Kitabın Garip Şiiri’yle İngiliz Romantikleri’ni karşılaştıran bölümü bu girişimin en açık şekilde izlenebildiği yerlerden biri. Şiire meydan veren duygular arasındaki hiyerarşilerin ortadan kalktığı, doğal ve kendiliğinden olması koşuluyla hemen her şeyin şiire konu edilebildiği Wordsworth şiiriyle “Beni bu güzel havalar mahvetti” diyerek şairanelikten uzaklaşan Orhan Veli’nin şiire yaklaşım tarzları arasındaki benzerlik, aradaki zaman farkına rağmen ağır basan ortaklıklar kitabın karşılaştırmalı bakışı çerçevesinde anlam kazanıyor. Belge şairanelikten şiirselliğe geçişin salt biçimsel bir farklılaşma olmadığını anlatırken “kolay okunan bir mısraın kolay yazılan bir şey olmadığını” söyleyen Orhan Veli’nin “içinde yaşantıyı şiire dönüştürme gücüne sahip bir aygıt taşıyan” Wordsworth gibi Romantik şairlerle yakınlığına dikkat çekiyor.

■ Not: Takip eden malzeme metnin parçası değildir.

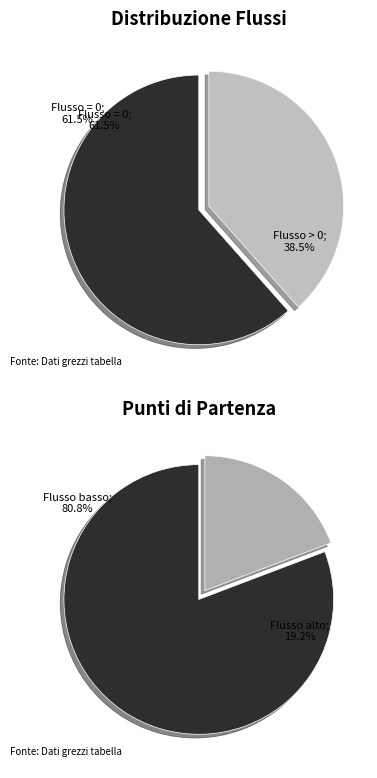

Is 10 the majority of the pie?

No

‘Şairaneden Şiirsele’de modern Türkçe şiirin belli başlı şairlerine ilişkin incelemelerde sıklıkla karşılaşılan övgü ve güzellemeleri boşa düşüren oldukça cesur eleştiriler de mevcut. Fazıl Hüsnü Dağlarca bölümü bu bakımdan Dağlarca’nın şiirlerine yönelik bir eleştirel yeniden değerlendirmeye ilham verebilecek gözlemlerle dolu. Fazıl Hüsnü’nün şiirini mistisizmle milliyetçilik arasında bir sarkaç gibi salınan, kimi zaman ulusal mistisizme, kimi zaman gündelik hayata ve pragmatik alanlara yaklaşarak konum değiştirmekle birlikte en temelde mistisizmin süreklilik gösterdiği bir şiir olarak okuyan Belge, böylece Dağlarca şiirini ‘akılcı’ bulan Cemal Süreya’yı olumsuzlayan alternatif bir yorumda bulunuyor.
Ece Ayhan şiirindeki imgeler dünyasının büyük ölçüde kitabi olduğu, Ece Ayhan’ın okuduklarından kurulu oldukça soyut bir dünya içinde şiir yazdığı yönündeki gözlemi de aynı şekilde. Belge’ye göre Ece Ayhan’ın şiirinde yer alan nesneler, daha doğrusu kelimeler arasındaki ilişkiler Ece Ayhan’ın zihnindeki ilişkilerdir. Ece Ayhan bunları okurlarının bilmesinden pek hoşlanmaz. Şiiri onun için yabancılığını, yalnızlığını, azınlıktan oluşunu kendi başına yaşayacağı bir avlu, bir bahçe gibidir. Olumsuz olduğu kadar olumlu bir doğrultuya da işaret eden bu eleştirisini Belge gene sağlam bir karşılaştırmayla pekiştirerek Ece Ayhan’da Picasso’yla paralel giden bir eğilime işaret ediyor: “Olmadık, çarpıcı imgeler üretme, ‘şoke etme’ eğilimi. Sonuna kadar deneysellik... Picasso ‘Mavi Dönem’inden sonra ‘Pembe Dönem’e girmiştir. Bu döneminde harlekinler, tiyatro trupları, başlıca konusudur. Ece Ayhan’ın da erken döneminde ‘sahne dünyası’ çok baskın bir temadır.
‘Şairaneden Şiirsele’ Türkçe şiirin ‘modernleşme’ serüvenine ışık tutan, ciddi olduğu kadar keyifli de bir inceleme."